While overall CRE lending has been strong, securitization activity of commercial-backed loans has been subdued. In addition to market volatility, CMBS analysts attributed the drop-off in CMBS activity to new federal regulations taking effect at the end of this year governing retention of some loan risks by lenders and originators.

This week, the first CMBS risk retention deal hit the street, adding a little more uncertainty to what it means for CRE financing and CMBS investing.

The $870.6 million CMBS conduit is backed by loans from 46 properties. Per the new guidelines, the loan originators are each expected to purchase and hold a 5% portion of retained interest.

Other than the 5% retained interest, the loan is structurally the same as current CMBS deals, prompting one analyst to refer to it as ‘CMBS 3.0-RI.’

Analysts originally expected the new regulations would add costs for investors, which in turn would lead to fewer buyers and less demand, eventually contributing to tighter financing for CRE deals.

But that thinking is starting to change. As early as six months ago, there were concerns that there would not be enough B-piece buyers to support the new CMBS structures, according to Kroll Bond Rating Agency. But the higher yields available from CMBS is beginning to attract more interest.

“In addition to some existing B-piece buyers, we are aware of six (new) players that intend to enter the market, all of which have significant industry experience and have the ability to raise capital,” analysts at Kroll Bond Rating Agency noted this week.

Also, several major non-bank institutional lenders are considering becoming CMBS issuers, as opposed to contributing loans to issuers. Driving that demand is the low yield being offered by bonds. B-Piece offerings in CMBS deals, on the other hand, can generate returns in the high teens, Kroll Bond analysts said.

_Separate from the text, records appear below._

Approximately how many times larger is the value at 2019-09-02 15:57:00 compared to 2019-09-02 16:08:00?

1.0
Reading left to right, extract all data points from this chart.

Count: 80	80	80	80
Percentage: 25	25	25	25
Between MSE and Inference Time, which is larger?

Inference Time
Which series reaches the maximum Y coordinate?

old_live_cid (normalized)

Higher Cost to Do Business

Mark Gibson, CEO of HFF, noted that while he expects to see more CMBS lending, the added costs under the new regs makiing originators hold 5% of the deal could benefit larger firms with deeper pockets and force out smaller players.

It’s “going to result in the larger getting larger and the smaller players unable to compete without a significant balance sheet given the risk retention roles that we’re seeing,” Gibson said.

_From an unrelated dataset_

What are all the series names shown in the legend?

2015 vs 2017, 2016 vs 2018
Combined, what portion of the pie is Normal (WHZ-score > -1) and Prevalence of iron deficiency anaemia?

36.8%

The other impact expected from the new federal oversight regs is a shift to financing higher quality collateral. If originators have to keep ownership of 5% of a deal, they may be less willing to the higher risk of owning lower-quality properties.

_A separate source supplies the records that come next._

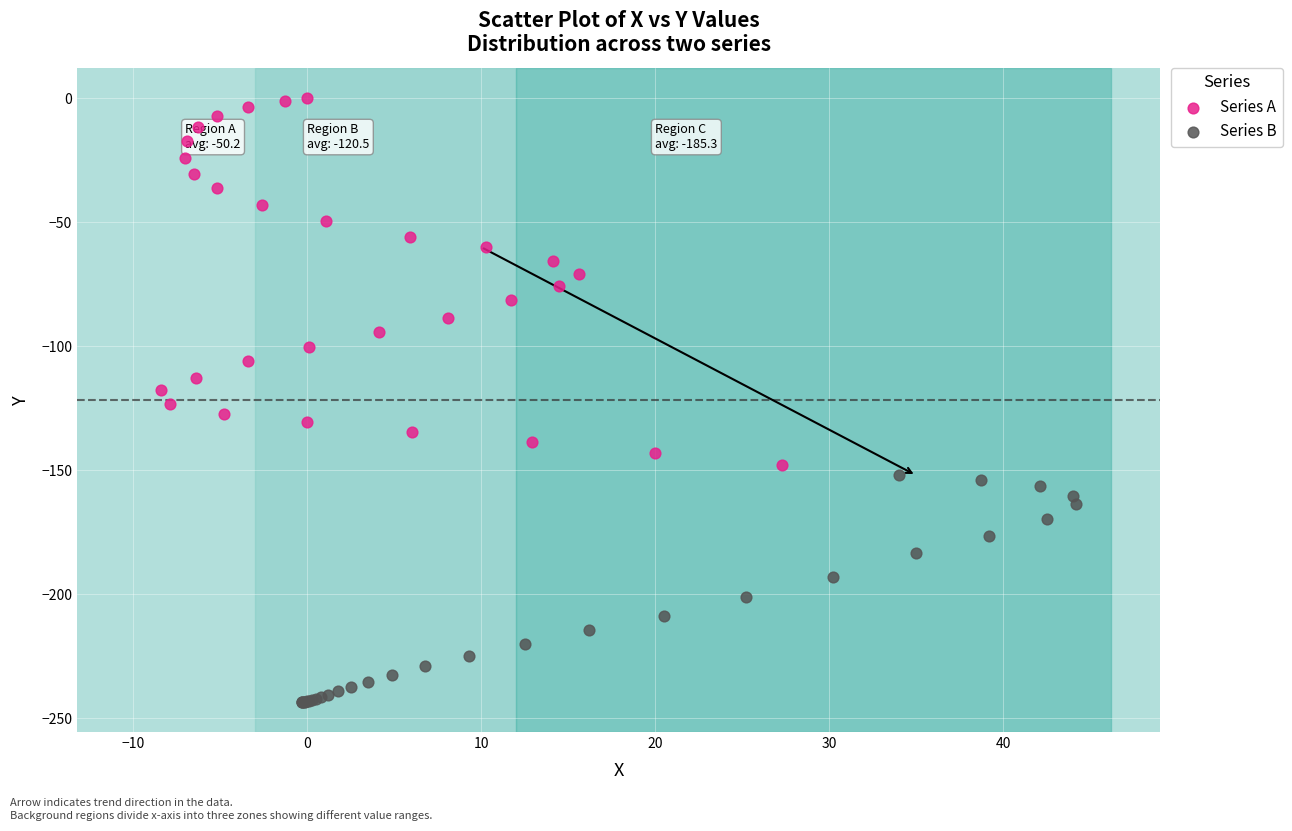

Which series contains the highest Y value?

Series A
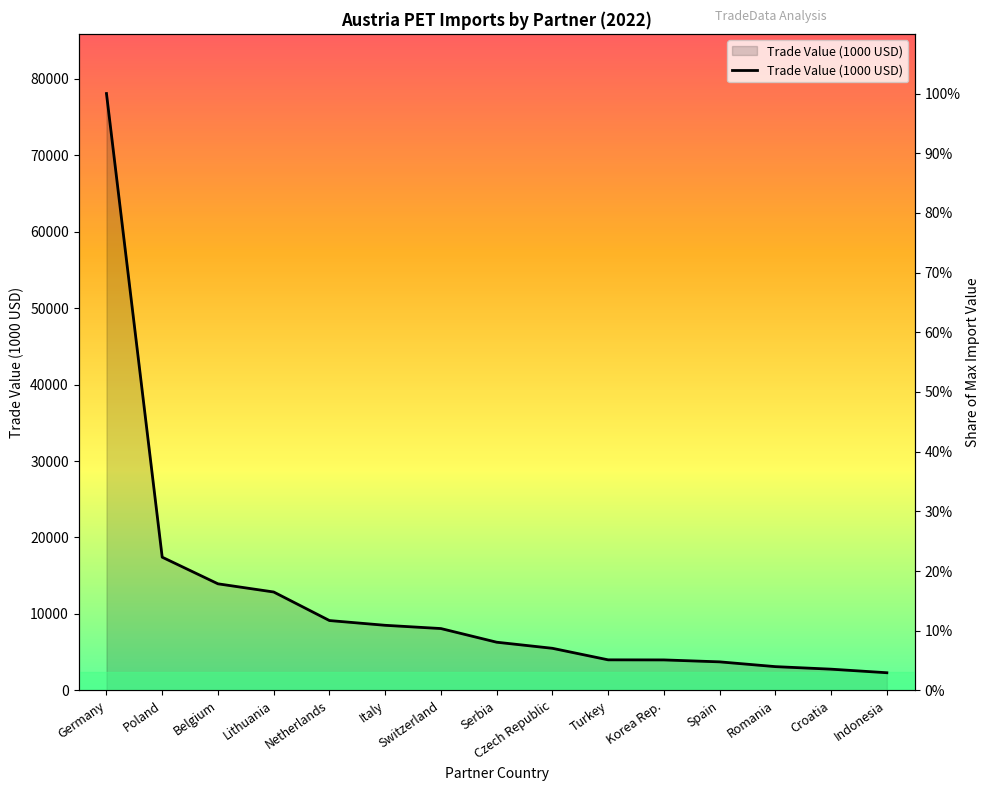

What is the average value?

15.3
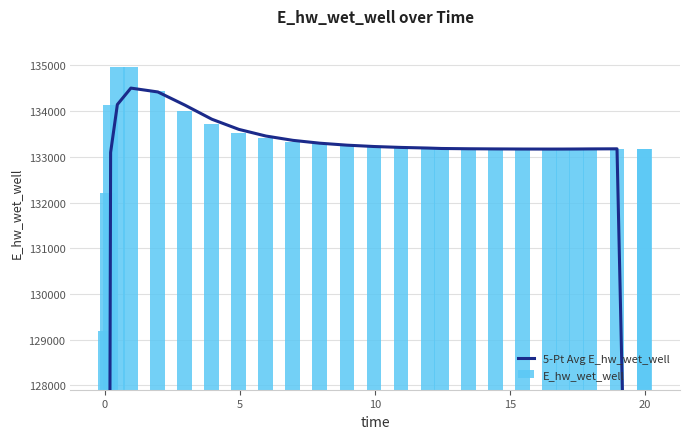

What are all the series names shown in the legend?

5-Pt Avg E_hw_wet_well, E_hw_wet_well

At the very least, it could halt the deterioration in credit quality that the CMBS market saw in the fourth quarter of last year, analysts said.

The loans in the new CMBS pool incorporating the new ownership retention requirements (WFCM 2016-BNK1) is a collateral pool backed heavily by loans for several major property types. The 10 largest loans make up almost 60% of the offering. The properties include The Shops at Crystals (9.2% of the offering), a 262,327-square-foot luxury retail center in Las Vegas that sold this past spring for $1.1 billion. Other top five loans include Vertex Pharmaceuticals’ headquarters in Boston (9.2%), One Stamford Forum in Stamford, CT, (8.2%), Renaissance Dallas (6.9%) and Pinnacle II in Burbank, CA (4.6%) – all Class A properties.